Sua base eleitoral sabe que pode contar com o velho deputado, principalmente com suas emendas ao Orçamento da União. São milhões e milhões a cada ano para as pequenas e médias cidades que costumam elegê-lo, cada vez com mais votos. Por obra do destino, às vezes coincidem a liberação, pelo governo, dos recursos dessas emendas com votações na Câmara. Mas, de novo, o que pode o velho deputado fazer se o governo concorda com ele?

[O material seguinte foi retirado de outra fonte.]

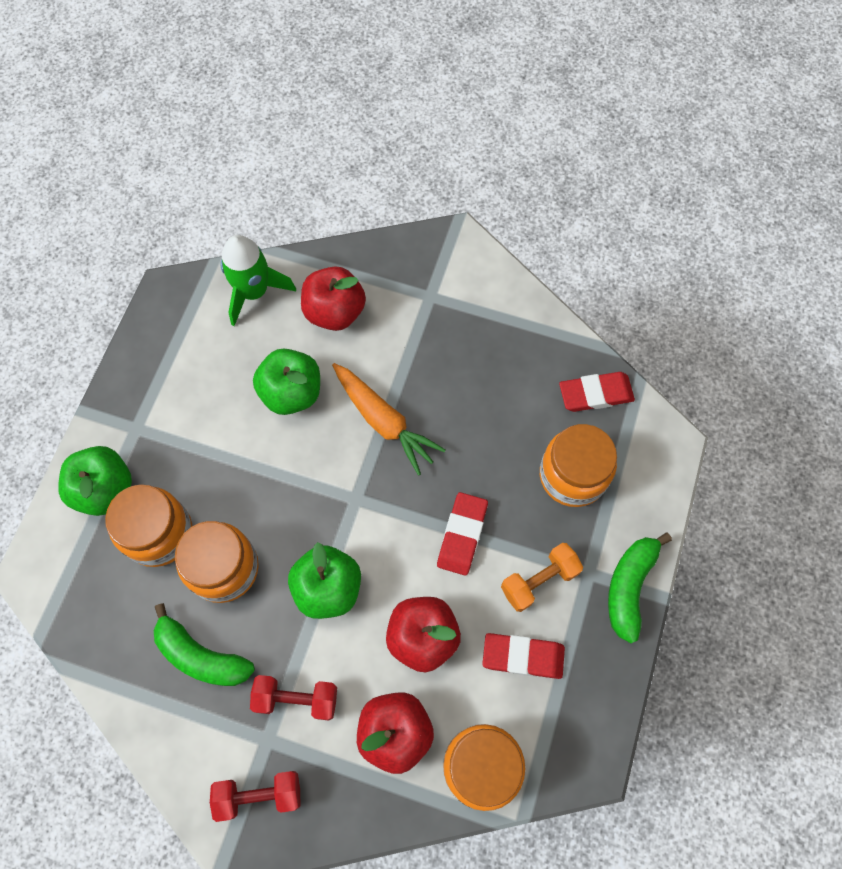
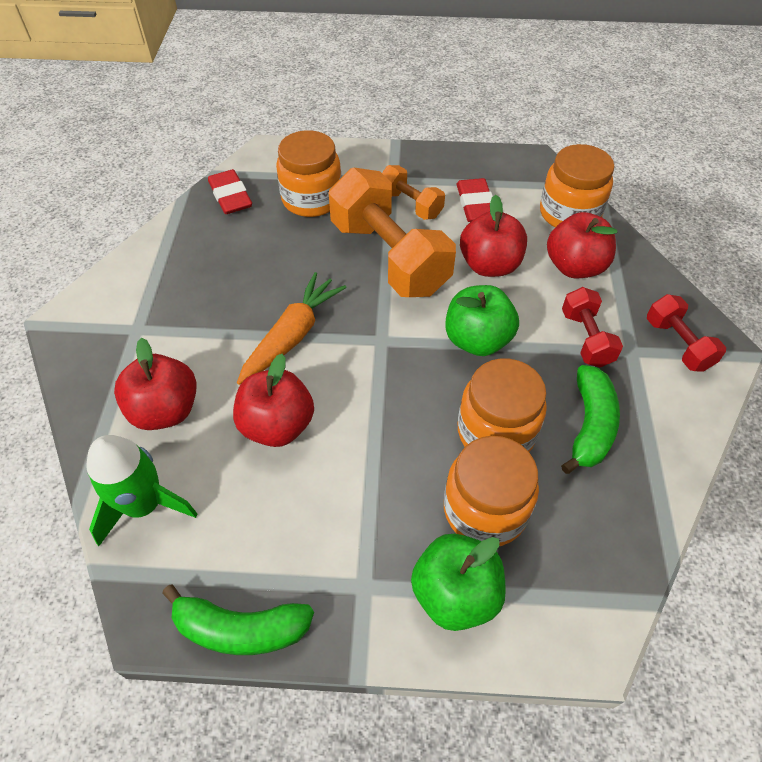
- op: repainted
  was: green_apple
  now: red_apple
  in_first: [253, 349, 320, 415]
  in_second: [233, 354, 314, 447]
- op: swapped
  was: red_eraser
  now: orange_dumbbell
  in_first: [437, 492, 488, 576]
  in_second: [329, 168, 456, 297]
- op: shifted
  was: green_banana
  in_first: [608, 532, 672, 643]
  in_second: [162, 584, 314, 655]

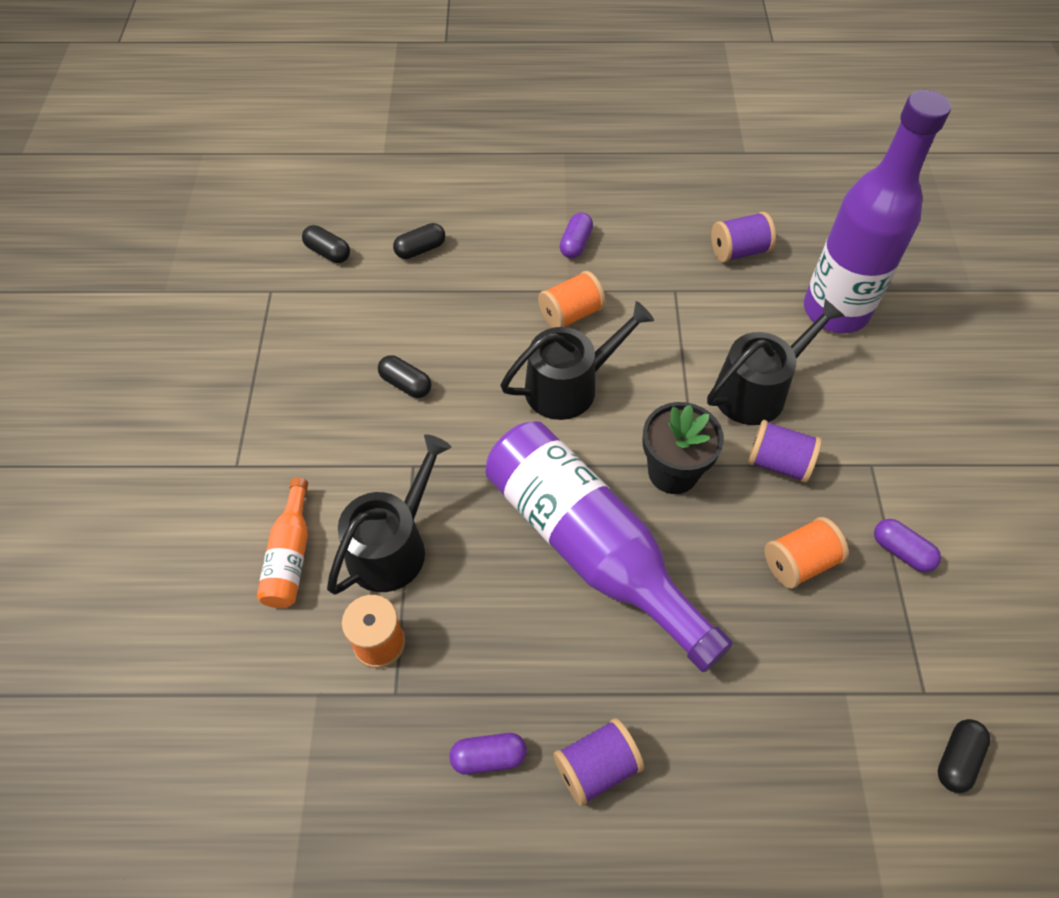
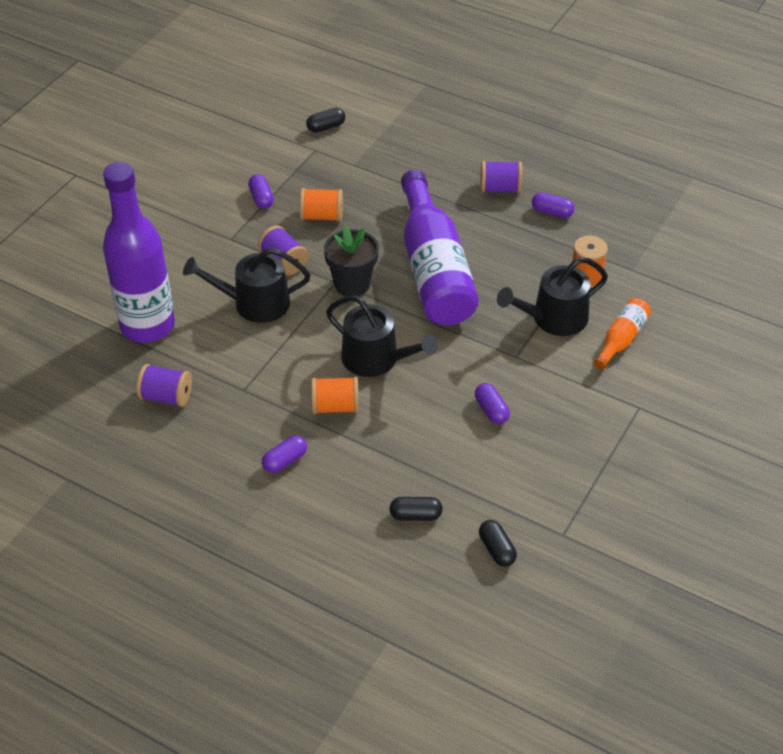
- op: repainted
  was: black_capsule
  now: purple_capsule
  in_first: [378, 355, 432, 398]
  in_second: [475, 383, 510, 424]
- op: rotated
  was: black_watering_can
  in_first: [500, 301, 654, 420]
  in_second: [326, 296, 438, 377]
  clockwise: -150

Mais recentemente, outra coincidência tem lhe trazido dissabores. Só porque umas empresas que levam o seu nome recebem dinheiro do governo federal, acusam-no de franciscano. De fazer a política do toma lá dá cá, do "é dando que se recebe". Ora, que culpa tem ele se o governo precisa de suas faculdades? Não as intelectuais, diga-se, mas de suas salas de aula.
Começaram alugando-as para fazer o Enem (Exame Nacional o Ensino Médio), depois, para colocar alunos que têm suas mensalidades bancadas pelo Fies (Financiamento Estudantil). De R$ 1,5 mil em 2011, o dinheiro recebido da União pelas empresas homônimas ao velho deputado subiu para R$ 3,5 milhões em 2012, foi a R$ 12 milhões em 2013 e chegou a R$ 25 milhões em 2014. Tudo legal.
É muita implicância. Até da locadora de onde aluga os carros que usa quando está em Brasília desconfiam - só porque a fatura é paga pela verba de gabinete que recebe da Câmara. Basta. Chega. Não dá mais para o velho deputado. Ele vai voltar para sua terra natal, onde lhe dão valor por suas empresas, fazendas e hospital filantrópico que administra, com pequena ajuda federal.
Está na hora de deixar as novas gerações assumirem essa luta ingrata. É exatamente isso que seu filho deve fazer, assim que tomar posse de sua cadeira na Câmara dos Deputados. O velho deputado vai ser substituído pelo novo deputado. Ele foi eleito pela antiga base eleitoral do pai - praticamente uma herança. Pelo fabricante de armas e cartuchos que financiou sua campanha, deve integrar a mesma frente pelo "direito da livre defesa".
Assim se renova a política no Brasil. Sai o pai e entra o filho. Mudam caras e prenomes, seguem os sobrenomes. Trocam as siglas e os partidos, permanecem as práticas, usos e costumes - principalmente com o dinheiro público. E o velho deputado? Vira foto na parede, nome em letreiro? Isso também - além de garantir uma suplência no Senado, que ninguém é de aço ou ferro gusa.